Listed entries:
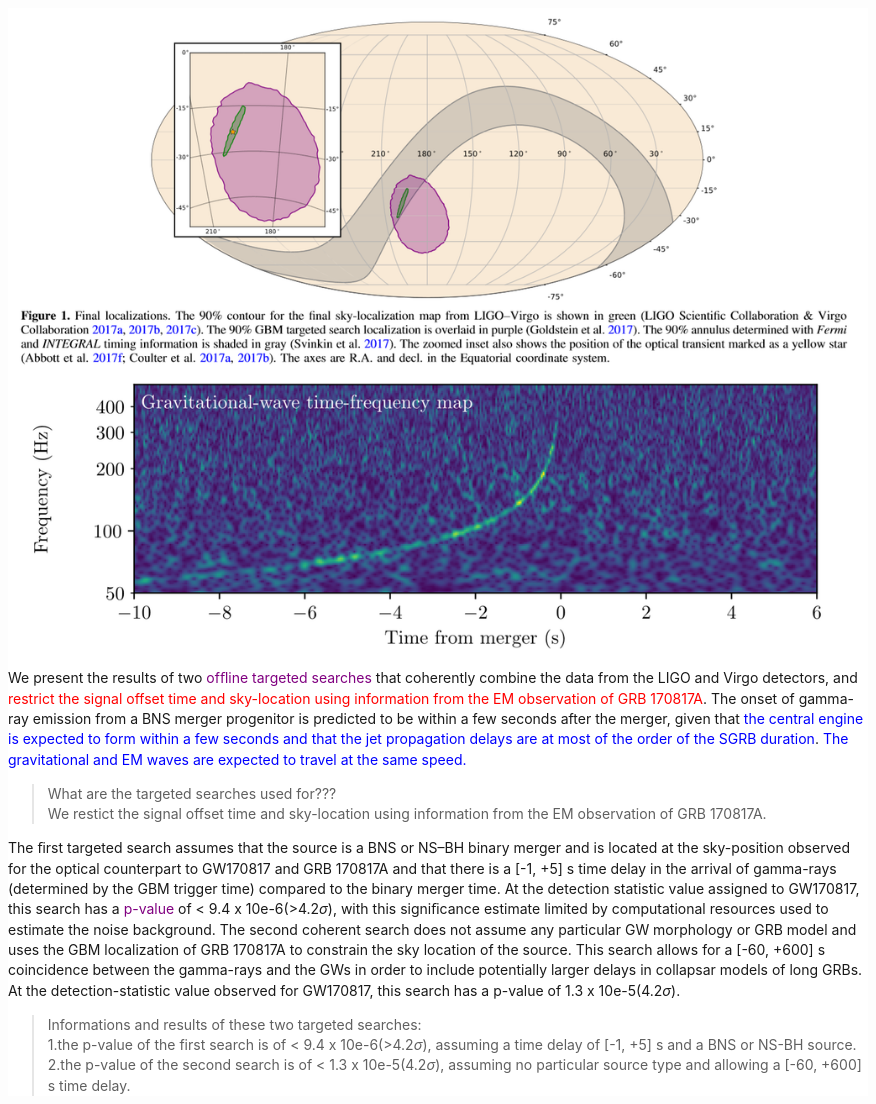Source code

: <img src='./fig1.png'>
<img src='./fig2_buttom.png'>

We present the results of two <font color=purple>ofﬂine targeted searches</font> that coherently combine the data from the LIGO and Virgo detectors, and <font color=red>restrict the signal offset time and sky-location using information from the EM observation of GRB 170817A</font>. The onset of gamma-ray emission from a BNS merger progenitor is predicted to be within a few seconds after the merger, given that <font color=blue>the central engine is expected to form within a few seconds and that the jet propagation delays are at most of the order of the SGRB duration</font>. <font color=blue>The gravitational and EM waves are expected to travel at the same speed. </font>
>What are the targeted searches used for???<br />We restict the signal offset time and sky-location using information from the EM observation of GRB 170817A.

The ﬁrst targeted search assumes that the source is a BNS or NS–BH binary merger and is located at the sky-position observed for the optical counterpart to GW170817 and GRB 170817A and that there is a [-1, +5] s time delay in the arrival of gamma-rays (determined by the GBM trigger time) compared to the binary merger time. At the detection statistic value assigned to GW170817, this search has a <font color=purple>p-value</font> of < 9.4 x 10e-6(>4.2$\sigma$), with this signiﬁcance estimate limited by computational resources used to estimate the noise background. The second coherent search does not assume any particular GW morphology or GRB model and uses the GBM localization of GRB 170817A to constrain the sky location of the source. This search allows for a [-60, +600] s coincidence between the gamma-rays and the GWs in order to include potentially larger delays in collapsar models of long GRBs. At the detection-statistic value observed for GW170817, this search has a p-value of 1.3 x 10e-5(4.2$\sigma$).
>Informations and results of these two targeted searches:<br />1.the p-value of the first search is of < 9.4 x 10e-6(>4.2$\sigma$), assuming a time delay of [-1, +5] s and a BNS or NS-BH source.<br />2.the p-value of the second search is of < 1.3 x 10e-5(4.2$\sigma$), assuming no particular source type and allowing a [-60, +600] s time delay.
* * *
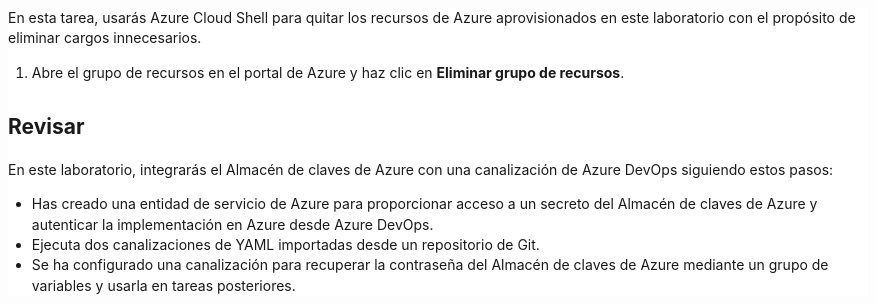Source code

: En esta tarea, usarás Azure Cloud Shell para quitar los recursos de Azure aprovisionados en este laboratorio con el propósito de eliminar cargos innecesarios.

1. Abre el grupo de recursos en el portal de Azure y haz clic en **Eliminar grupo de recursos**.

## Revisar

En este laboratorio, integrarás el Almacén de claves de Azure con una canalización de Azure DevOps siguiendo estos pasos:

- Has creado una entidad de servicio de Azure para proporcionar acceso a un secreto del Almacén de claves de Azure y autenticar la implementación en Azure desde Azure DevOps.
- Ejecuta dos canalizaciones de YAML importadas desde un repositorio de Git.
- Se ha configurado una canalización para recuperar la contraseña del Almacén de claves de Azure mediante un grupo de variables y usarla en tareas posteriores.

Exercise objective: Please reproduce, exactly as they appear above, the lines from the line containing "1. Abre el grupo" up to and including the line containing "- Ejecuta dos".

Written answer:
1. Abre el grupo de recursos en el portal de Azure y haz clic en **Eliminar grupo de recursos**.

## Revisar

En este laboratorio, integrarás el Almacén de claves de Azure con una canalización de Azure DevOps siguiendo estos pasos:

- Has creado una entidad de servicio de Azure para proporcionar acceso a un secreto del Almacén de claves de Azure y autenticar la implementación en Azure desde Azure DevOps.
- Ejecuta dos canalizaciones de YAML importadas desde un repositorio de Git.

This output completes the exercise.